Q: With Omicron emerging since we last spoke, how does that change things with your work? Is there more urgency?A: The rise and fall of new variants associated with COVID-19 rapidly occurs, as they do with any virus. Our assay is based on the affinity selection of SARS-CoV-2 with the affinity agent (aptamer) designed for the original strain of SARS-CoV-2. Our affinity agent was designed to bind to the receptor binding domain of the spike protein and this is changing during the evolution of the variants. For example, the Omicron variant has 36 mutations in its spike protein while the delta variant only had nine mutations. Our test has the ability to show positive results for the beta, alpha, delta, and gamma variants and we are currently performing clinical tests for the Omicron variant. We should point out that the limit-of-detection for the variants was lower compared to the original strain due to a lower binding affinity of the aptamer to the spike protein of the variants. However, our test can be tailored for a particular variant with high sensitivity by simply changing the sequence composition of the aptamer affinity agent.
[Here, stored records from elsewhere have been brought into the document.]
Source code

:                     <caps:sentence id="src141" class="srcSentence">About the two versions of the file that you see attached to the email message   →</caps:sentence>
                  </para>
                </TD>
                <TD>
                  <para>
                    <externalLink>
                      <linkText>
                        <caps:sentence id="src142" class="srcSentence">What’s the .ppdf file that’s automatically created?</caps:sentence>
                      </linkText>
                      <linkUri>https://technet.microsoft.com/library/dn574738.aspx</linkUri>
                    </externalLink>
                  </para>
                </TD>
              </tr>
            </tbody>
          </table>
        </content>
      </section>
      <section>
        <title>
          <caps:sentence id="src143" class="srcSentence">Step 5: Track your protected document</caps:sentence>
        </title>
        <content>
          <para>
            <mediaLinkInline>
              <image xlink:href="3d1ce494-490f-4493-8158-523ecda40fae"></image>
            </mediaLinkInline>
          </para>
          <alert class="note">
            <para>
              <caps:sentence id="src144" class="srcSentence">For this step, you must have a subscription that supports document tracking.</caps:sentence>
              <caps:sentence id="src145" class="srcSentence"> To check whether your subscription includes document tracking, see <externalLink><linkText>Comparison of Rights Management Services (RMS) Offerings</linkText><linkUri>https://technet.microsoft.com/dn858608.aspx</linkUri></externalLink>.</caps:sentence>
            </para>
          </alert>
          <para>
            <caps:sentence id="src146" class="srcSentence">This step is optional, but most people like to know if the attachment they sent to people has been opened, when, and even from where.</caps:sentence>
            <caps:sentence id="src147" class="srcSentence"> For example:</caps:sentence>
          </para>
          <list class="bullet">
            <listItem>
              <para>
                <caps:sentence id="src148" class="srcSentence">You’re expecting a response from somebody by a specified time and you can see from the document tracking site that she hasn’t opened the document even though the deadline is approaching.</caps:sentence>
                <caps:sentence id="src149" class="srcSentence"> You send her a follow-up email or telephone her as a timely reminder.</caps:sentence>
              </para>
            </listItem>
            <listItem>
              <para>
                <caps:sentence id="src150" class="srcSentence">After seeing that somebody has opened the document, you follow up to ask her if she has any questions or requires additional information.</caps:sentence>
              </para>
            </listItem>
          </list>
Q: I know these two projects are still in the works, but do you know when we might see them on the market?A: For the COVID-19 test, we have the chips in production and are building the handheld instrument as we speak. We have a commercial partner (BioFluidica, Inc.) for the handheld COVID-19 test and we are hoping to get that on the market by the third quarter of 2022. I would like to say that our COVID-19 test can be reprogrammed for other applications as well, such as large-scale screening for different cancers, a diagnostic for stroke, or a biodosimeter for triaging those exposed to radiation. In terms of the single-molecule sequencing platform, we have a new commercial partner and have launched a three-year program to get this technology to market. We are hoping to have this in an alpha prototype stage in less than two years and out in the research market in less than three years.